Following the instruction of multiple tutorials regarding custom dataloaders for images, the way to do it is the following: (source)

class Dataset(data.Dataset):
    def __init__(self, list_IDs, labels, transform = None):
        self.labels = labels
        self.list_IDs = list_IDs
        self.transform = transform
        
    def __len__(self):
        return len(self.list_IDs)
    
    def __getitem__(self, index):
        # Select sample
        ID = self.list_IDs[index]
        #load data and get label
        X = torch.load(f"path{ID}.pt")
        if self.transform:
            X = self.transform(X)   
        y = torch.Tensor(self.labels[ID])  
        return X,y

When I implement it this way, my training loop is extremely slow, my CPU usage at 100% and my GPU usage ~2% (thats bad)
So i created a new way loading the data, where I saved the batches before and load one whole batch at a time in the training loop (avoids using torchs dataset and dataloader):

for train_file in train_files: #train_file is a whole batch of 64 images saved as Tensor
            X = torch.load(image_path + f"\\{train_file}", device)
            X = transform(X)
            y = torch.load(r"label_path" + f"\\{train_file}", device)

            #Do the training stuff here

Doing it the second way is ~7x faster than the first, common, way (and it doesnt destroys my CPU).
Disadvantage: I cant shuffle every epoch.
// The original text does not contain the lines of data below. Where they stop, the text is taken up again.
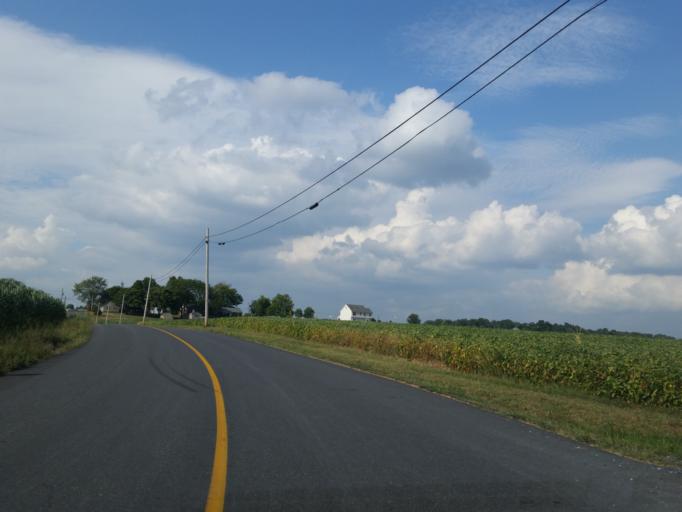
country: US
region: Pennsylvania
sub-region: Lancaster County
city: Manheim
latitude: 40.1607
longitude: -76.4564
I shuffled all data points when I created these batches and saved them locally, but at train time it is not possible to shuffle datapoints, it is just possible to rearange the order of the batches (At the moment I don’t know how this affects performance).

I’m now a bit confused: is my new approach okay, do I have a bug in the previous, usual, approach that is causing the long data load times? How bad is the lack of shuffling before each epoch? Of course, it would be more elegant to use dataloaders, however, I have not yet found a way to make this run anywhere near as fast as my new, second, approach.
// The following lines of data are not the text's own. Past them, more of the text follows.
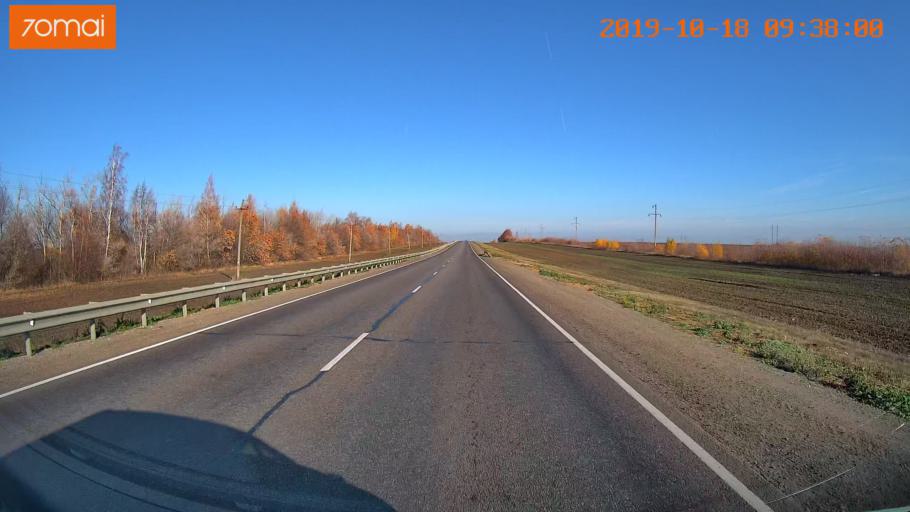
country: RU
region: Tula
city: Yefremov
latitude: 53.2312
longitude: 38.1388
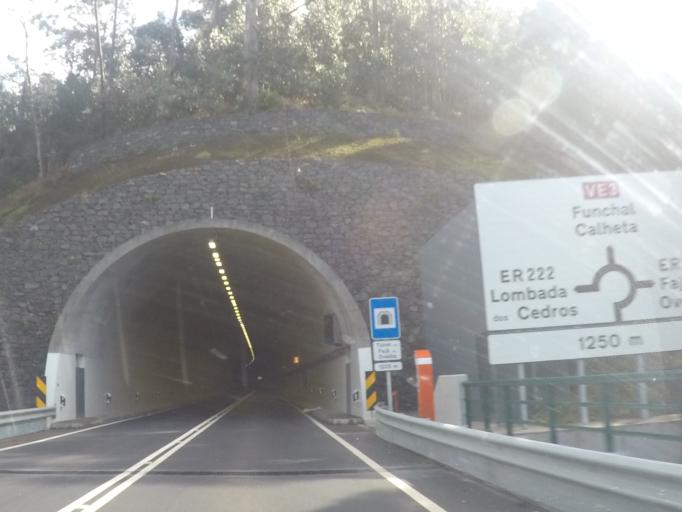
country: PT
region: Madeira
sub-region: Calheta
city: Faja da Ovelha
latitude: 32.7862
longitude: -17.2283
The transform seems to be running on GPU in your second method which could explain the better speed. You could implement a buffer to load more than one batch and shuffle among that. It’s not equivalent to a true permutation over the dataset but better than nothing (that’s what tensorflow does: tf.data.Dataset  |  TensorFlow v2.9.1).

How many dataloader workers are you using with the first method?

Not really, i transfer the data in both methods on GPU (snippet of first method, training loop):

for batch, labels in training_generator:
            #Transfer to GPU
            batch, labels = batch.to(device), labels.to(device)

you mean num_workers right? I use the default (AFAIK this is = 0), otherwise it doesnt load at all.

num_workers=0 means your training stops and wait for the next data batch to be fetched, preprocessed, etc. before proceeding further. This is obviously slow and reserved for debugging.
Using workers should work without troubles, you should investigate that.